Strengths of the current study include the large cohort of women who underwent a breast biopsy at two collaborating centers and were followed for an average of 14 years, the availability of immunohistochemical and p53 mutation results for >90% of cases and controls, and the ability to adjust for major breast cancer risk factors. Adjustment for these risk factors appeared to attenuate the OR for missense mutations. An additional strength is the fact that p53 analyses were performed without knowledge of case-control status, making differential bias in the assessment of p53 status unlikely.

Sequencing was used to identify gene alterations, but this method is influenced by the amount and quality of DNA. Furthermore, the number of samples suitable for analysis was limited by the age of the samples and by variation in the types of fixatives. Ninety-nine percent of samples from Portland were formalin fixed, and 99% of those from London were fixed with Formal saline. We repeated the analysis of immunopositivity (present/absent) and of any genetic alteration (present/absent) by center, and the results did not differ from the overall results, although the statistical power was limited.

Several additional limitations of the study should be mentioned. Paraffin-embedded blocks of benign breast tissue were not obtained for 8% of cases and controls. When women lacking immunohistochemistry results (N = 78) were compared to those with results (N = 884) with respect to baseline characteristics, apart from a difference in mean age (55.7 for the former and 48.4 for the latter), few differences were seen. When women lacking sequencing results (N = 318) were compared to those with sequencing results (N = 644), again, aside from a difference in mean age (52.1 for the former versus 47.4 for the latter), other background characteristics were similar. Finally, the small number of women who showed both immunopositivity and genetic alterations precluded firm conclusions about the effect of these factors in combination and, also, precluded examination of specific mutations.

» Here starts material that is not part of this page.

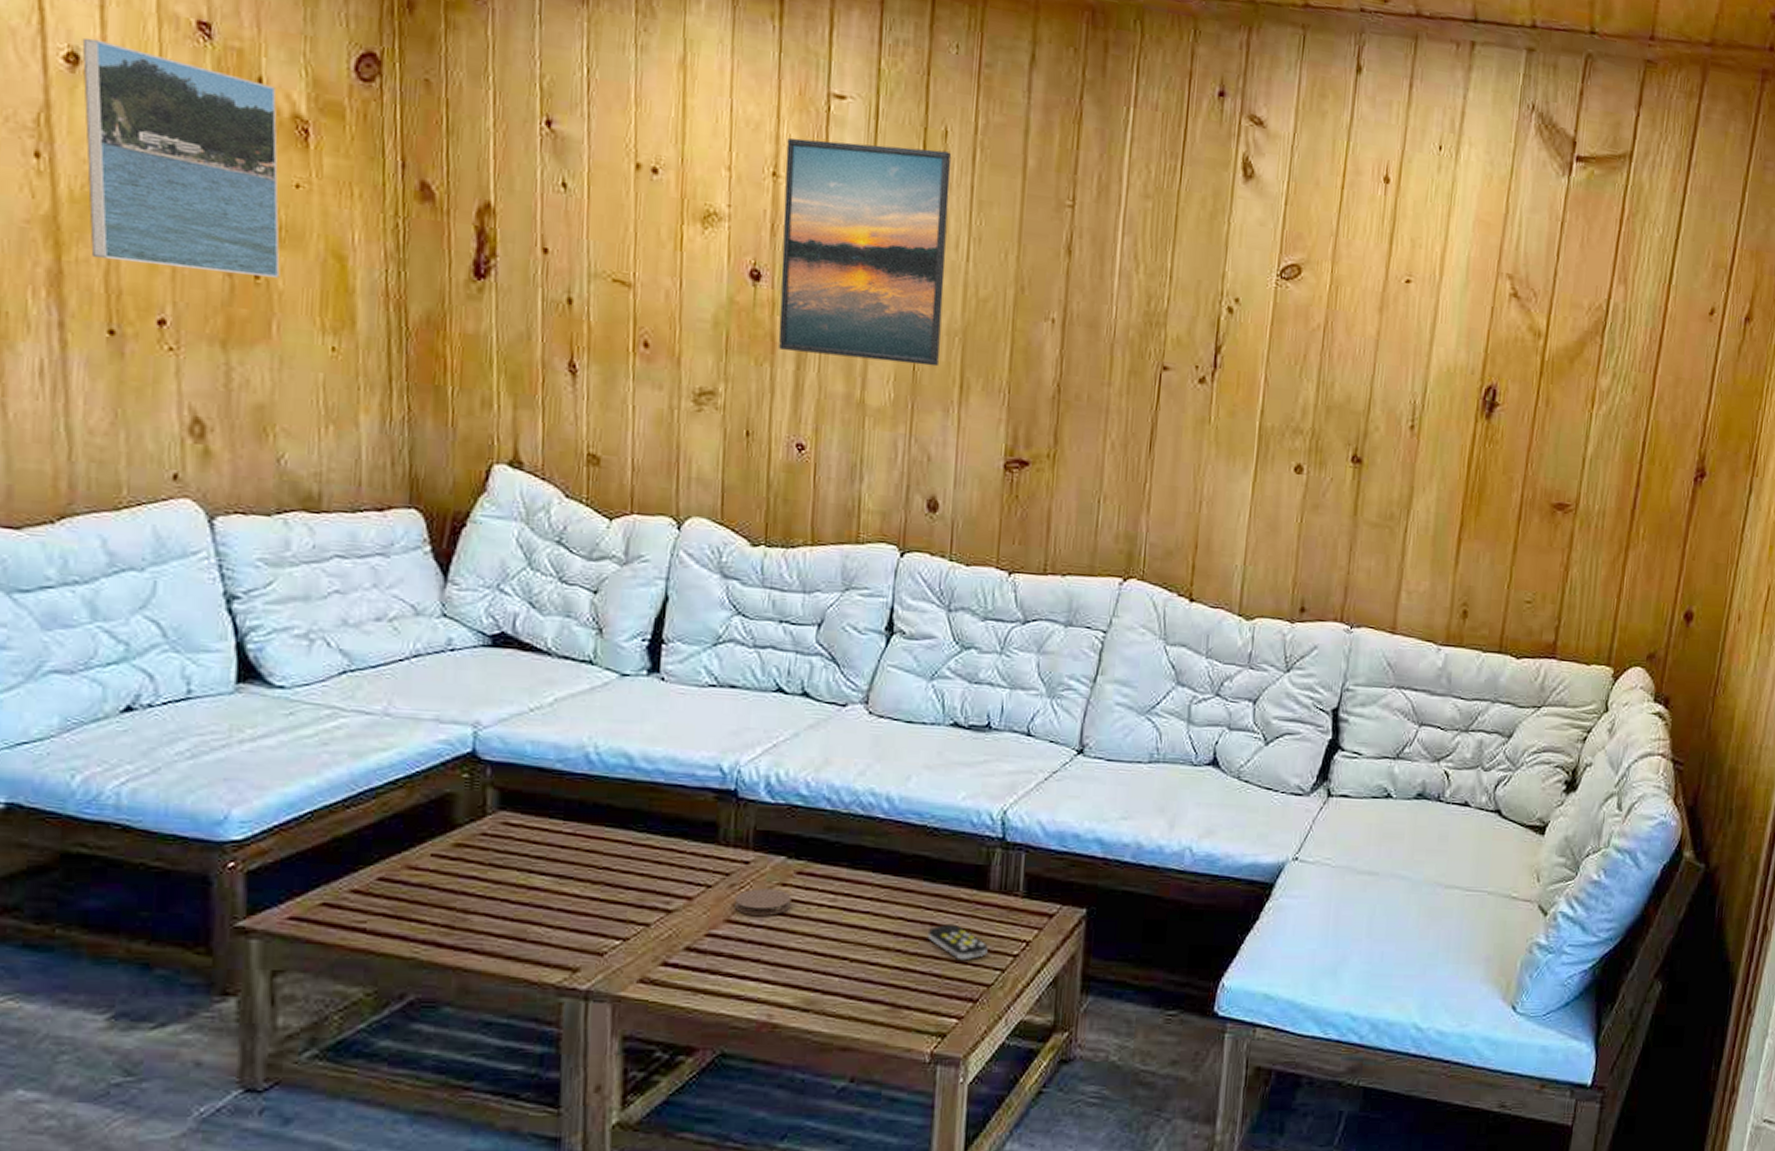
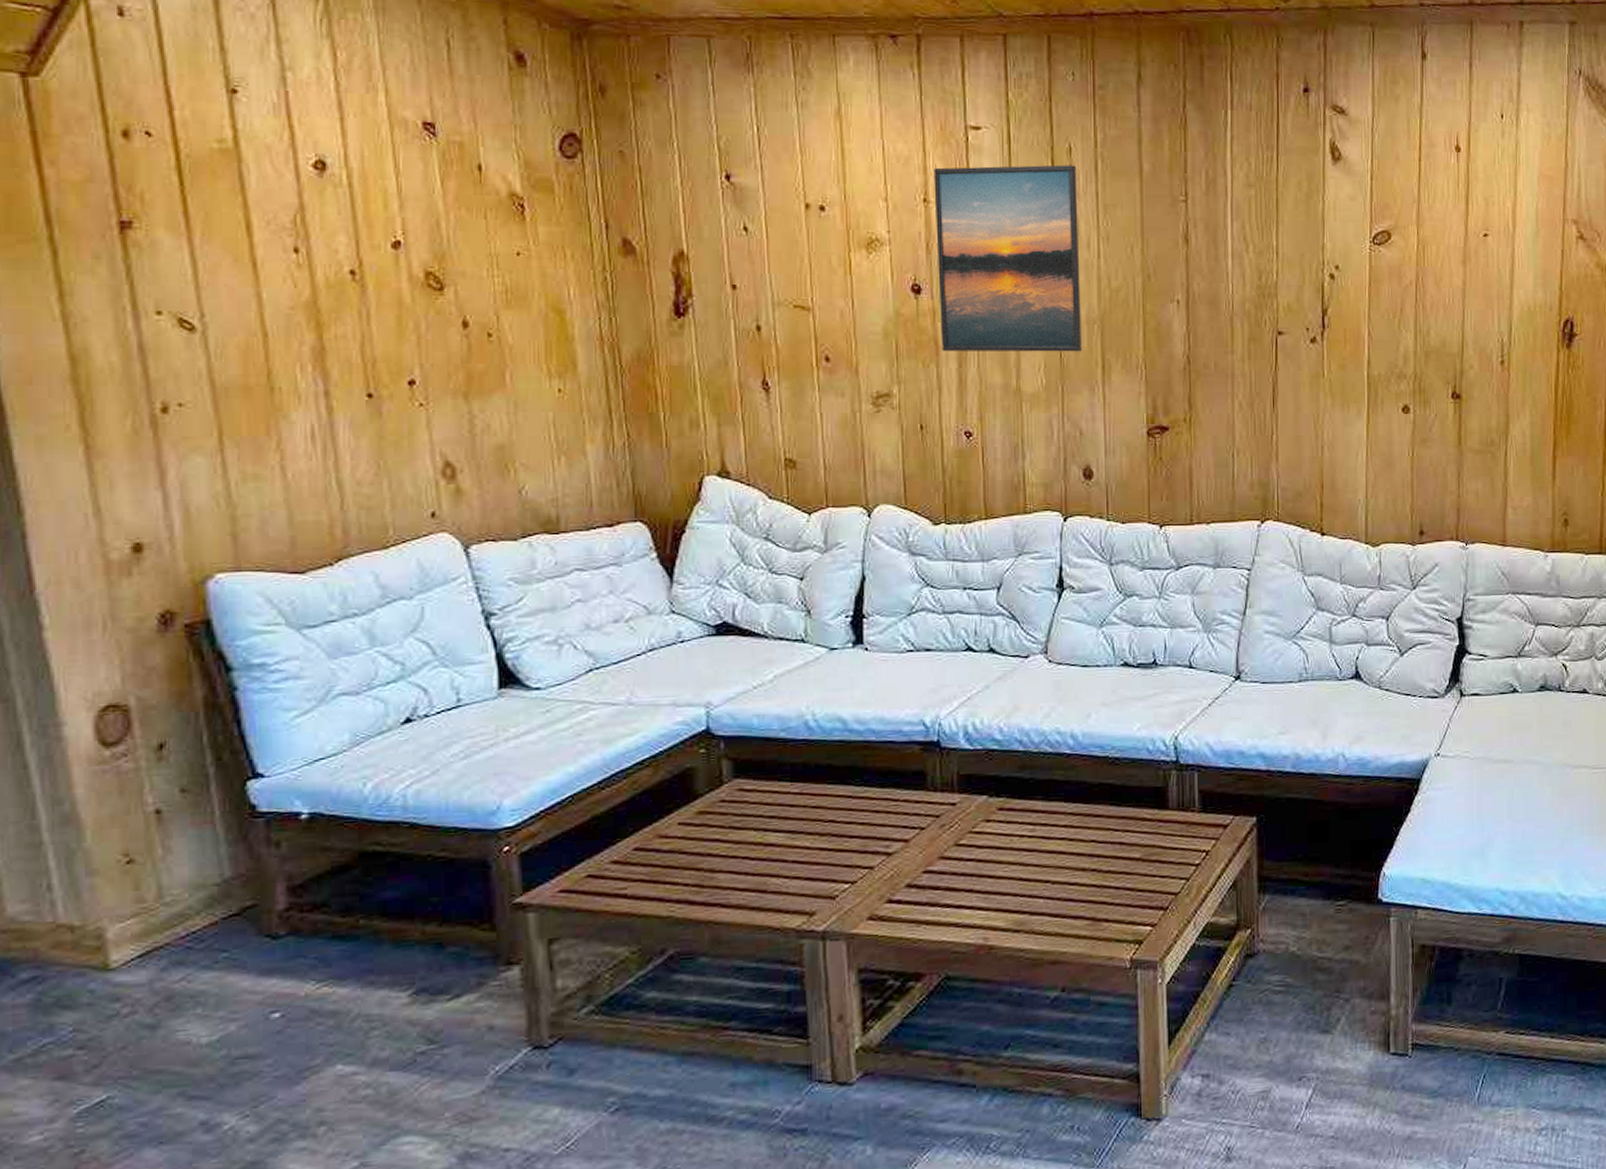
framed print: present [82,38,280,278] -> none [327,146,509,335]
coaster: present [734,888,792,916] -> none [945,825,996,851]
remote control: present [927,923,988,961] -> none [1118,841,1172,874]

In conclusion, the findings from this study suggest that the combined assessment of p53 overexpression and mutations in women with normal or benign breast tissue may identify a subgroup at increased risk of developing invasive breast cancer. However, the functional significance of different genetic alterations and their possible role in the progression culminating in invasive breast cancer needs to be elucidated. It also remains to be determined whether p53 immunohistochemical and mutation analysis can improve on the use of histology in the clinical assessment of a woman's risk of breast cancer.